**RECORDED DATA**
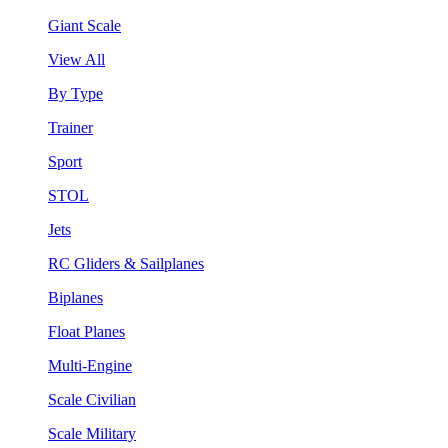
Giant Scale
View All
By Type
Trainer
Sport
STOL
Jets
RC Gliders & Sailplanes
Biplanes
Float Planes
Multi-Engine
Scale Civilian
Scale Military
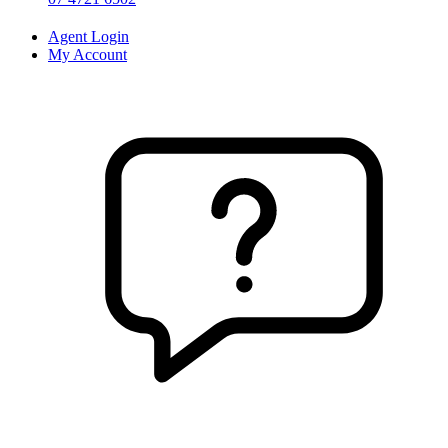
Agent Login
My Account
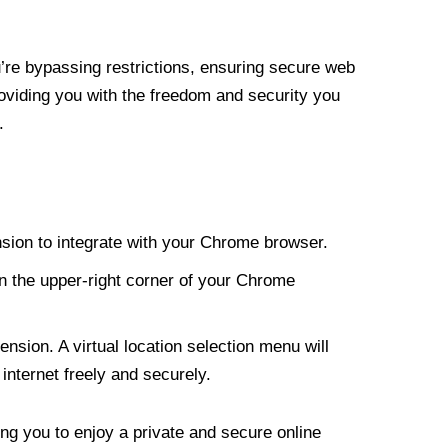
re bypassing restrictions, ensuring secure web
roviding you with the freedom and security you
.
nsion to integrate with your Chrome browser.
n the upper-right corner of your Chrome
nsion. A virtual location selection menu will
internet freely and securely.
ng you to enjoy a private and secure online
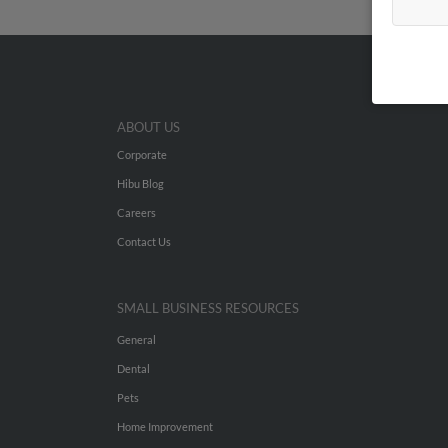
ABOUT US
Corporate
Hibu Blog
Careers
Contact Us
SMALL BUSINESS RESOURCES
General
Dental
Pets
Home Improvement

* * *

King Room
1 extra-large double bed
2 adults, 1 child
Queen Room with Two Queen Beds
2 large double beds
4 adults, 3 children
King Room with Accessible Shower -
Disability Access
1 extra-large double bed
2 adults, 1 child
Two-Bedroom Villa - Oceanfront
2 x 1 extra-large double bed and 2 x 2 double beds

**EXERCISE DESCRIPTION**
In the records, locate each line holding the string "double" and copy it.

**YOUR RESPONSE**
1 extra-large double bed
2 large double beds
1 extra-large double bed
2 x 1 extra-large double bed and 2 x 2 double beds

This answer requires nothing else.